What is expected.
An exact copy of every record below is required, with the pictures left out.
[Opening Available records section]
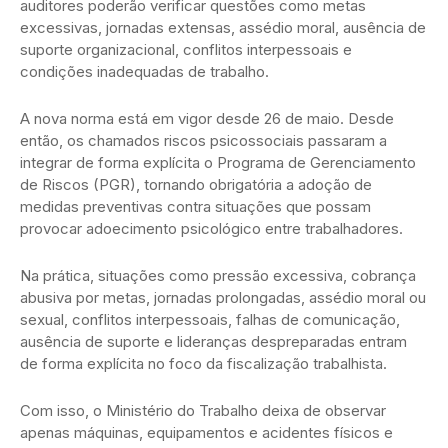
auditores poderão verificar questões como metas
excessivas, jornadas extensas, assédio moral, ausência de
suporte organizacional, conflitos interpessoais e
condições inadequadas de trabalho.
A nova norma está em vigor desde 26 de maio. Desde
então, os chamados riscos psicossociais passaram a
integrar de forma explícita o Programa de Gerenciamento
de Riscos (PGR), tornando obrigatória a adoção de
medidas preventivas contra situações que possam
provocar adoecimento psicológico entre trabalhadores.
Na prática, situações como pressão excessiva, cobrança
abusiva por metas, jornadas prolongadas, assédio moral ou
sexual, conflitos interpessoais, falhas de comunicação,
ausência de suporte e lideranças despreparadas entram
de forma explícita no foco da fiscalização trabalhista.
Com isso, o Ministério do Trabalho deixa de observar
apenas máquinas, equipamentos e acidentes físicos e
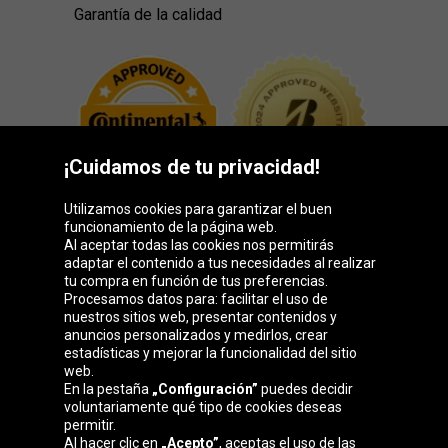
Garantía de la calidad
¡Cuidamos de tu privacidad!
Utilizamos cookies para garantizar el buen
funcionamiento de la página web.
Al aceptar todas las cookies nos permitirás
adaptar el contenido a tus necesidades al realizar
Grupo Oponeo
tu compra en función de tus preferencias.
Procesamos datos para: facilitar el uso de
nuestros sitios web, presentar contenidos y
anuncios personalizados y medirlos, crear
estadísticas y mejorar la funcionalidad del sitio
Belgique
Česká
Deutschland
Éire
web.
republika
En la pestaña
„Configuración”
puedes decidir
voluntariamente qué tipo de cookies deseas
permitir.
Al hacer clic en
„Acepto”
, aceptas el uso de las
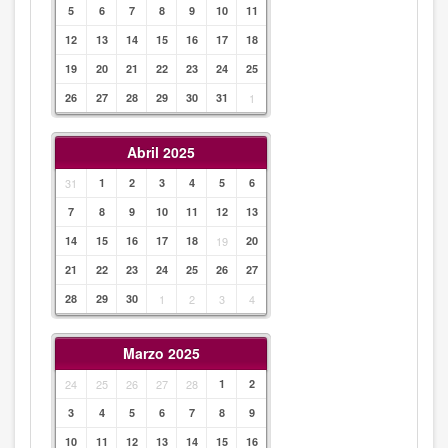
5
6
7
8
9
10
11
12
13
14
15
16
17
18
19
20
21
22
23
24
25
26
27
28
29
30
31
1
Abril 2025
31
1
2
3
4
5
6
7
8
9
10
11
12
13
14
15
16
17
18
19
20
21
22
23
24
25
26
27
28
29
30
1
2
3
4
Marzo 2025
24
25
26
27
28
1
2
3
4
5
6
7
8
9
10
11
12
13
14
15
16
[Closing Available records section]
Task answer.
auditores poderão verificar questões como metas
excessivas, jornadas extensas, assédio moral, ausência de
suporte organizacional, conflitos interpessoais e
condições inadequadas de trabalho.
A nova norma está em vigor desde 26 de maio. Desde
então, os chamados riscos psicossociais passaram a
integrar de forma explícita o Programa de Gerenciamento
de Riscos (PGR), tornando obrigatória a adoção de
medidas preventivas contra situações que possam
provocar adoecimento psicológico entre trabalhadores.
Na prática, situações como pressão excessiva, cobrança
abusiva por metas, jornadas prolongadas, assédio moral ou
sexual, conflitos interpessoais, falhas de comunicação,
ausência de suporte e lideranças despreparadas entram
de forma explícita no foco da fiscalização trabalhista.
Com isso, o Ministério do Trabalho deixa de observar
apenas máquinas, equipamentos e acidentes físicos e
Garantía de la calidad
¡Cuidamos de tu privacidad!
Utilizamos cookies para garantizar el buen
funcionamiento de la página web.
Al aceptar todas las cookies nos permitirás
adaptar el contenido a tus necesidades al realizar
Grupo Oponeo
tu compra en función de tus preferencias.
Procesamos datos para: facilitar el uso de
nuestros sitios web, presentar contenidos y
anuncios personalizados y medirlos, crear
estadísticas y mejorar la funcionalidad del sitio
Belgique
Česká
Deutschland
Éire
web.
republika
En la pestaña
„Configuración”
puedes decidir
voluntariamente qué tipo de cookies deseas
permitir.
Al hacer clic en
„Acepto”
, aceptas el uso de las
5
6
7
8
9
10
11
12
13
14
15
16
17
18
19
20
21
22
23
24
25
26
27
28
29
30
31
1
Abril 2025
31
1
2
3
4
5
6
7
8
9
10
11
12
13
14
15
16
17
18
19
20
21
22
23
24
25
26
27
28
29
30
1
2
3
4
Marzo 2025
24
25
26
27
28
1
2
3
4
5
6
7
8
9
10
11
12
13
14
15
16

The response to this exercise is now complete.